Render every line of the rows below as a Markdown table with two columns, Number and Line. Omit blank lines.

(Extracted data entries)

* * *

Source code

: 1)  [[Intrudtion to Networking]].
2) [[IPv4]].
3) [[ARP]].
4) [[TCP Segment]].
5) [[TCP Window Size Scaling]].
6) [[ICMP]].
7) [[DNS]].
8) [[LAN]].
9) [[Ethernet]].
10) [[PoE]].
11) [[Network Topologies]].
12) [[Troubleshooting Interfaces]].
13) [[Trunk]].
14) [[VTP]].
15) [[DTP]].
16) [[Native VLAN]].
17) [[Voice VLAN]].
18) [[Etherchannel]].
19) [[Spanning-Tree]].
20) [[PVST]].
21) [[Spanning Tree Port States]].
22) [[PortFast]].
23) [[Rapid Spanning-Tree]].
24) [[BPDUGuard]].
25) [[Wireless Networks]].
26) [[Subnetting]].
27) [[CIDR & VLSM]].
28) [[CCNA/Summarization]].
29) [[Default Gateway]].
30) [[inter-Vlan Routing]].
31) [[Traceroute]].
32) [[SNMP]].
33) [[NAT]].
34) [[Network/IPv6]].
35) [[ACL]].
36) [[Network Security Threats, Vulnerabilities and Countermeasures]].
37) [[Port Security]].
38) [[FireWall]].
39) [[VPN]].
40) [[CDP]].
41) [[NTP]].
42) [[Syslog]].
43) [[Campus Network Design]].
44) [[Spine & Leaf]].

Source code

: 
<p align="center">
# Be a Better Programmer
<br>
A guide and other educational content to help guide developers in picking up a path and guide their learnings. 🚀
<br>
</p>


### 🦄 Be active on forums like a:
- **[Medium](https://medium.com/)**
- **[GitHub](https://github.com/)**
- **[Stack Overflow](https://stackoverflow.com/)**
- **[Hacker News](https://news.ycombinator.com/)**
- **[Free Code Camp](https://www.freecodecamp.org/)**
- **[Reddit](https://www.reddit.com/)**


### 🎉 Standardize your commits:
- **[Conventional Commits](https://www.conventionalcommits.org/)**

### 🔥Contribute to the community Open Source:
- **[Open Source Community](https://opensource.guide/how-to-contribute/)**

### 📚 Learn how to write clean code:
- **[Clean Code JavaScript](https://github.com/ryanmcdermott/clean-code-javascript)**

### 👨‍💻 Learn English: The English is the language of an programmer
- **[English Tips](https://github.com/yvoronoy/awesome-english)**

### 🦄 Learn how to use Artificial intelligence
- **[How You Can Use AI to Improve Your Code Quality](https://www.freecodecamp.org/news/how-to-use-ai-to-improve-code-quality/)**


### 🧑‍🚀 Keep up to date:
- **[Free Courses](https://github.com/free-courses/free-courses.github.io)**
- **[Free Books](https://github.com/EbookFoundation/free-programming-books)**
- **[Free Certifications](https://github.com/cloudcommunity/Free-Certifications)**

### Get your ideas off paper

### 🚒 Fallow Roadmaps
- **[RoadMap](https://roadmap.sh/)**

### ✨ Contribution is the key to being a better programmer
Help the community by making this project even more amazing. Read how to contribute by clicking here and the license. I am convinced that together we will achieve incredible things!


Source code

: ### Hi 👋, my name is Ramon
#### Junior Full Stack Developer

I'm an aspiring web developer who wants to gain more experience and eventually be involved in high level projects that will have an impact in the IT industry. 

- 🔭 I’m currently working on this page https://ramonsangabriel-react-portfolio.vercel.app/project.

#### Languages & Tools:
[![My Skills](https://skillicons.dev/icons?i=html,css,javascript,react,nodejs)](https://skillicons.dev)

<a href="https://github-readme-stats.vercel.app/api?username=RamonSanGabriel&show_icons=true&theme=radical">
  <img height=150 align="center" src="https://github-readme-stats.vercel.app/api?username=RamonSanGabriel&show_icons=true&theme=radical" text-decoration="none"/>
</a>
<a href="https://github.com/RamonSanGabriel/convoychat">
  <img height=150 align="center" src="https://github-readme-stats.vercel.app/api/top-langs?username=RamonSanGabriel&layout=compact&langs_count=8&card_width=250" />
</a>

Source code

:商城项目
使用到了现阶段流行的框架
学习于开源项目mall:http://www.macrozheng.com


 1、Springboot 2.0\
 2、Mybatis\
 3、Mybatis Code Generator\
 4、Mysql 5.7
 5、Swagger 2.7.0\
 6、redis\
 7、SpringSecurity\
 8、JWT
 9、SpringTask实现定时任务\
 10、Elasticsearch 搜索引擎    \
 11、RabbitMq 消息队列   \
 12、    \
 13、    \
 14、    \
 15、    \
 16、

* * *

* **Response for this exercise**
| Number | Line |
|---|---|
| 1 | Source code |
| 2 | : 1)  [[Intrudtion to Networking]]. |
| 3 | 2) [[IPv4]]. |
| 4 | 3) [[ARP]]. |
| 5 | 4) [[TCP Segment]]. |
| 6 | 5) [[TCP Window Size Scaling]]. |
| 7 | 6) [[ICMP]]. |
| 8 | 7) [[DNS]]. |
| 9 | 8) [[LAN]]. |
| 10 | 9) [[Ethernet]]. |
| 11 | 10) [[PoE]]. |
| 12 | 11) [[Network Topologies]]. |
| 13 | 12) [[Troubleshooting Interfaces]]. |
| 14 | 13) [[Trunk]]. |
| 15 | 14) [[VTP]]. |
| 16 | 15) [[DTP]]. |
| 17 | 16) [[Native VLAN]]. |
| 18 | 17) [[Voice VLAN]]. |
| 19 | 18) [[Etherchannel]]. |
| 20 | 19) [[Spanning-Tree]]. |
| 21 | 20) [[PVST]]. |
| 22 | 21) [[Spanning Tree Port States]]. |
| 23 | 22) [[PortFast]]. |
| 24 | 23) [[Rapid Spanning-Tree]]. |
| 25 | 24) [[BPDUGuard]]. |
| 26 | 25) [[Wireless Networks]]. |
| 27 | 26) [[Subnetting]]. |
| 28 | 27) [[CIDR & VLSM]]. |
| 29 | 28) [[CCNA/Summarization]]. |
| 30 | 29) [[Default Gateway]]. |
| 31 | 30) [[inter-Vlan Routing]]. |
| 32 | 31) [[Traceroute]]. |
| 33 | 32) [[SNMP]]. |
| 34 | 33) [[NAT]]. |
| 35 | 34) [[Network/IPv6]]. |
| 36 | 35) [[ACL]]. |
| 37 | 36) [[Network Security Threats, Vulnerabilities and Countermeasures]]. |
| 38 | 37) [[Port Security]]. |
| 39 | 38) [[FireWall]]. |
| 40 | 39) [[VPN]]. |
| 41 | 40) [[CDP]]. |
| 42 | 41) [[NTP]]. |
| 43 | 42) [[Syslog]]. |
| 44 | 43) [[Campus Network Design]]. |
| 45 | 44) [[Spine & Leaf]]. |
| 46 | Source code |
| 47 | :  |
| 48 | <p align="center"> |
| 49 | # Be a Better Programmer |
| 50 | <br> |
| 51 | A guide and other educational content to help guide developers in picking up a path and guide their learnings. 🚀 |
| 52 | <br> |
| 53 | </p> |
| 54 | ### 🦄 Be active on forums like a: |
| 55 | - **[Medium](https://medium.com/)** |
| 56 | - **[GitHub](https://github.com/)** |
| 57 | - **[Stack Overflow](https://stackoverflow.com/)** |
| 58 | - **[Hacker News](https://news.ycombinator.com/)** |
| 59 | - **[Free Code Camp](https://www.freecodecamp.org/)** |
| 60 | - **[Reddit](https://www.reddit.com/)** |
| 61 | ### 🎉 Standardize your commits: |
| 62 | - **[Conventional Commits](https://www.conventionalcommits.org/)** |
| 63 | ### 🔥Contribute to the community Open Source: |
| 64 | - **[Open Source Community](https://opensource.guide/how-to-contribute/)** |
| 65 | ### 📚 Learn how to write clean code: |
| 66 | - **[Clean Code JavaScript](https://github.com/ryanmcdermott/clean-code-javascript)** |
| 67 | ### 👨‍💻 Learn English: The English is the language of an programmer |
| 68 | - **[English Tips](https://github.com/yvoronoy/awesome-english)** |
| 69 | ### 🦄 Learn how to use Artificial intelligence |
| 70 | - **[How You Can Use AI to Improve Your Code Quality](https://www.freecodecamp.org/news/how-to-use-ai-to-improve-code-quality/)** |
| 71 | ### 🧑‍🚀 Keep up to date: |
| 72 | - **[Free Courses](https://github.com/free-courses/free-courses.github.io)** |
| 73 | - **[Free Books](https://github.com/EbookFoundation/free-programming-books)** |
| 74 | - **[Free Certifications](https://github.com/cloudcommunity/Free-Certifications)** |
| 75 | ### Get your ideas off paper |
| 76 | ### 🚒 Fallow Roadmaps |
| 77 | - **[RoadMap](https://roadmap.sh/)** |
| 78 | ### ✨ Contribution is the key to being a better programmer |
| 79 | Help the community by making this project even more amazing. Read how to contribute by clicking here and the license. I am convinced that together we will achieve incredible things! |
| 80 | Source code |
| 81 | : ### Hi 👋, my name is Ramon |
| 82 | #### Junior Full Stack Developer |
| 83 | I'm an aspiring web developer who wants to gain more experience and eventually be involved in high level projects that will have an impact in the IT industry.  |
| 84 | - 🔭 I’m currently working on this page https://ramonsangabriel-react-portfolio.vercel.app/project. |
| 85 | #### Languages & Tools: |
| 86 | [![My Skills](https://skillicons.dev/icons?i=html,css,javascript,react,nodejs)](https://skillicons.dev) |
| 87 | <a href="https://github-readme-stats.vercel.app/api?username=RamonSanGabriel&show_icons=true&theme=radical"> |
| 88 |   <img height=150 align="center" src="https://github-readme-stats.vercel.app/api?username=RamonSanGabriel&show_icons=true&theme=radical" text-decoration="none"/> |
| 89 | </a> |
| 90 | <a href="https://github.com/RamonSanGabriel/convoychat"> |
| 91 |   <img height=150 align="center" src="https://github-readme-stats.vercel.app/api/top-langs?username=RamonSanGabriel&layout=compact&langs_count=8&card_width=250" /> |
| 92 | </a> |
| 93 | Source code |
| 94 | :商城项目 |
| 95 | 使用到了现阶段流行的框架 |
| 96 | 学习于开源项目mall:http://www.macrozheng.com |
| 97 |  1、Springboot 2.0\ |
| 98 |  2、Mybatis\ |
| 99 |  3、Mybatis Code Generator\ |
| 100 |  4、Mysql 5.7 |
| 101 |  5、Swagger 2.7.0\ |
| 102 |  6、redis\ |
| 103 |  7、SpringSecurity\ |
| 104 |  8、JWT |
| 105 |  9、SpringTask实现定时任务\ |
| 106 |  10、Elasticsearch 搜索引擎    \ |
| 107 |  11、RabbitMq 消息队列   \ |
| 108 |  12、    \ |
| 109 |  13、    \ |
| 110 |  14、    \ |
| 111 |  15、    \ |
| 112 |  16、 |